VESTIDA DE MAR
Vou dormir, nodriza minha, deita-me.
Ponha-me uma lâmpada à cabeceira.
Alfonsina Storni, poeta argentina do século vinte.
EFEITO ONDAS DE MAR
ALFONSINA
Mar, eu sonhava ser como você era,
lá nas tardes que a vida minha
sob as horas cálidas se abria.
Ah, eu sonhava ser como você era.
CONTROL ALFONSINA E O MAR (INSTRUMENTAL)
MULHER Alfonsina tinha o cabelo inteiramente prateado para seus vinte cinco anos. Cabelo bonito como luz da lua do meio dia. Seus olhos azuis, o empinado nariz e a pele rosada, lhe davam um ar infantil que desmentia sua conversação sagaz e de mulher madura.
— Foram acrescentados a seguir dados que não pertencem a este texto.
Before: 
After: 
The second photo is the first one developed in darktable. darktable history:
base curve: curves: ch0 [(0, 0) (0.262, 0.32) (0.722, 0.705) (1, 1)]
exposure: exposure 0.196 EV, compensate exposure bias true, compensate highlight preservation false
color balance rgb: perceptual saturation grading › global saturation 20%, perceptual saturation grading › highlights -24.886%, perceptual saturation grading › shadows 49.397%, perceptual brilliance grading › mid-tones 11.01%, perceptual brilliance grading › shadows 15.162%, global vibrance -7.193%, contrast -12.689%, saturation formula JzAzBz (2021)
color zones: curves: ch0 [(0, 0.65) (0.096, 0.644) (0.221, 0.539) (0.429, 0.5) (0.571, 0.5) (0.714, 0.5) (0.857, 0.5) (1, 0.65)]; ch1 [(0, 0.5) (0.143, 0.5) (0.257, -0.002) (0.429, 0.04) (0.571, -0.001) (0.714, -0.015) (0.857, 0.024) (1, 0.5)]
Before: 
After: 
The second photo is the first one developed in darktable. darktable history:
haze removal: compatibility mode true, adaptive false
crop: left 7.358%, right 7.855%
LOCUTOR Assim a descrevia Gabriela Mistral. Alfonsina Storni, professora e jornalista. Um mito da poesia argentina do século vinte.
CONTROL PIAZZOLANDO
LOCUTOR Alfonsina Storni nasceu em 29 de maio de 1892 em Sala Capriasca, região suiça de fala italiana.
ALFONSINA Me chamaram Alfonsina, que quer dizer “disposta a tudo”.
LOCUTOR Quando ainda era muito criança, a família Storni se trasladou a Argentina. Alos 12 anos, Alfonsina escreveu seu primeiro poema centrado na morte e o deixou sob a almofada de sua mãe. Na manhã seguinte…
MÃE Mas que estás escrevendo, Alfonsina, filha? A vida é doce. Alegra essa cara, bambina!
CONTROL PIAZZOLANDO
LOCUTOR No inicio do século, a família Storni se trasladou à cidade de Rosário. À morte de seu pai, Alfonsina teve que abandonar seus estudos e começar a trabalhar. Foi meseira, costureira e atriz suplente numa companhia de teatro.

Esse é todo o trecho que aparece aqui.